2003-04-04 Thread Carl W. Brown
Doug,

 Most likely because no modern computer uses a 3-byte (24-bit) internal
 processing unit, and because it would be false economy for real-world
 Unicode text (see (1) and (2) above).

What would be worse is to have an implementation like the old IBM 360 computers where 
the 24 bit addresses had to be on full word (32 bit) boundaries so they used the high 
order byte to store flags and other data.

Carl







Re: UTF-24

2003-04-03 Thread Markus Scherer
Pim Blokland wrote:
Why is there no UTF-24?
Well, I once proposed UTF-20...

See, these MathText characters take up a lot of space. No matter how
you encode them; UTF-8, UTF-16 or UTF-32; they always are 4 bytes
long.
True for them alone, in those UTFs. Short of defining another Unicode encoding, there are two 
answers that I can offer you:

1. Such characters are expected to be the minority of text, I suppose even in Math text, because 
there are lots of other characters in such documents - punctuation, spaces, digits, regular text - 
that are mostly on the BMP and thus shorter. So total Math documents with some MathText 
supplementary characters will use, on average, fewer than 3B/code point in UTF-8/16.

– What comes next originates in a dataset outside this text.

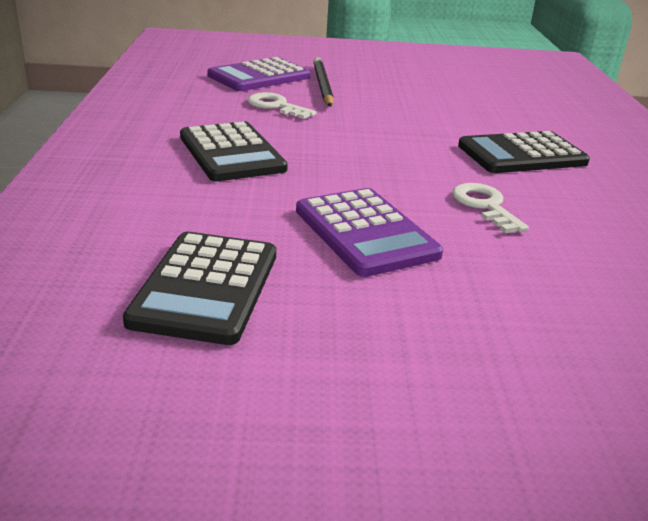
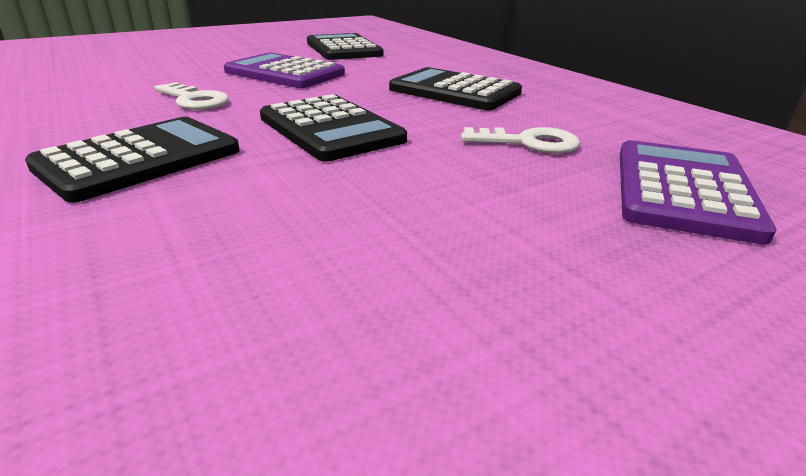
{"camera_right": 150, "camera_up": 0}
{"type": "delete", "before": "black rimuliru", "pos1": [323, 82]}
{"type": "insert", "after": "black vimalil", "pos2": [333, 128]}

2. If you want compression, use the existing SCSU (UTR #6) and BOCU-1 (UTN #6), or general-purpose 
compressions like bzip2.

Note that this is only for text interchange - the majority of Unicode-aware software programs uses 
UTF-16 internally.

Best regards,
markus
--
Opinions expressed here may not reflect my company's positions unless otherwise noted.